**Excerpted text**
** START **

# Aquariums



## sueb4653 (Aug 10, 2012)

Ok I've come to the conclusion that aquariums are not worth the effort I dont like having to put feeders in from the top and they dont seal. Even after putting window sealer foam inside and out hf can still escape hydei definitly can. I have resorted to putting masking tape all around the egde to keep the feeders inside. Today I fed and sealed only to realize that a ghost was still out (little bugger) so he is now in a deli cup. It seems top loaders are too easy for feeders and mantis to escape from. Think I'm going to have to find another suitable front loader for the ghosts.


----------



## frogparty (Aug 10, 2012)

exo terra or zoo med make great vivs


----------



## Crazy4mantis (Aug 10, 2012)

Yes my exoterra viv is excellent. But hydeis can still get out easy. Hfs usually stay in. They are glass/mesh w/ front open for feeding. Top opens for cleaning. The bottom few inces under the door are sealed, so water and bedding doesn't escape. The front vent, mesh top, and door don't hold in tiny food.


----------



## hibiscusmile (Aug 10, 2012)

FRUIT flies are a problem, I used regular screen on my top and have to set something heavy on it if feeding babies, other wise it is good to go!


----------



## Bug Trader (Aug 10, 2012)

** END **

**Supplied information**
** START **

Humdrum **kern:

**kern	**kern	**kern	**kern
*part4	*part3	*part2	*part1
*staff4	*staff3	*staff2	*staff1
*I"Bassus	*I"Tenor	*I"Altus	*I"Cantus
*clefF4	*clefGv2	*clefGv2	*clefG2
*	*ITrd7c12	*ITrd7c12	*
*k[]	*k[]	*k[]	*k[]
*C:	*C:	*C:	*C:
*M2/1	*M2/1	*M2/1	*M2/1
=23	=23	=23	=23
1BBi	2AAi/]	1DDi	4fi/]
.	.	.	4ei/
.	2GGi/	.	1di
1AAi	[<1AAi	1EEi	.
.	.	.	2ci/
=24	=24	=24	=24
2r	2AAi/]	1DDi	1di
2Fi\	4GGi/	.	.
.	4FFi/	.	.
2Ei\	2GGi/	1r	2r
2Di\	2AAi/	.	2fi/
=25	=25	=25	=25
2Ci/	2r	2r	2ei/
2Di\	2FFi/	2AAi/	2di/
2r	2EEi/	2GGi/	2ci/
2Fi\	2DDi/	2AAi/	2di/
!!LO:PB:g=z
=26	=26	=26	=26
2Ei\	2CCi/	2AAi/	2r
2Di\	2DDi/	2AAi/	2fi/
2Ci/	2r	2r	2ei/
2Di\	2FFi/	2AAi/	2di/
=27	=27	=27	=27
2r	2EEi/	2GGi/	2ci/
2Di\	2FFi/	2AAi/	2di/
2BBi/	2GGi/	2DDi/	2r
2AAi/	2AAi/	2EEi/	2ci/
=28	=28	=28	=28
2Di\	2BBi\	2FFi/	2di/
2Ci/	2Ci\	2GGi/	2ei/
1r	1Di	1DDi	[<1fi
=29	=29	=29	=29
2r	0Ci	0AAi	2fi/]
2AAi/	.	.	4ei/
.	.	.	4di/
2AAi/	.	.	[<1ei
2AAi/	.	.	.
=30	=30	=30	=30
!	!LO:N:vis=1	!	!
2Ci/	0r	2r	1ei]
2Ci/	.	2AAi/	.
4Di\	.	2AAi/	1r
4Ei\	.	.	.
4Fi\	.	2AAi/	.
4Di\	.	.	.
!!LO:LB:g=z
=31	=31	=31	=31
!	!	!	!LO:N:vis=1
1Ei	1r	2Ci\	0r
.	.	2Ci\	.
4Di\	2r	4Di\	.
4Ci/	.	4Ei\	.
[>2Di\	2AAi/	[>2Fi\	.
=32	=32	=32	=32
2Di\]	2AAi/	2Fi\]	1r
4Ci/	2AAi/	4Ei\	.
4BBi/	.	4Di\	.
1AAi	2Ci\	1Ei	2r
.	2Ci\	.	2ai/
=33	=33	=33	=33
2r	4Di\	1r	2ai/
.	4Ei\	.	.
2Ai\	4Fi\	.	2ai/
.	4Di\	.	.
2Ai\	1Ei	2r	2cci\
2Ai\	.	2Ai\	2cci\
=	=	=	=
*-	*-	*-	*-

** END **

**Given task 1**
From the aquarium thread, reproduce word for word the passage from "Ok I've come" to "for the ghosts.".
**Given task 2**
Answer these about the aquarium thread:
(a) What does sueb4653 put all around the edge to keep the feeders inside?
(b) In Crazy4mantis's exoterra viv, which part opens for cleaning?
(c) What did hibiscusmile use on the top?
The rows are separate material, unrelated to the aquarium thread.

**Answer 1**
Ok I've come to the conclusion that aquariums are not worth the effort I dont like having to put feeders in from the top and they dont seal. Even after putting window sealer foam inside and out hf can still escape hydei definitly can. I have resorted to putting masking tape all around the egde to keep the feeders inside. Today I fed and sealed only to realize that a ghost was still out (little bugger) so he is now in a deli cup. It seems top loaders are too easy for feeders and mantis to escape from. Think I'm going to have to find another suitable front loader for the ghosts.

**Answer 2**
(a) Masking tape.
(b) The top.
(c) Regular screen.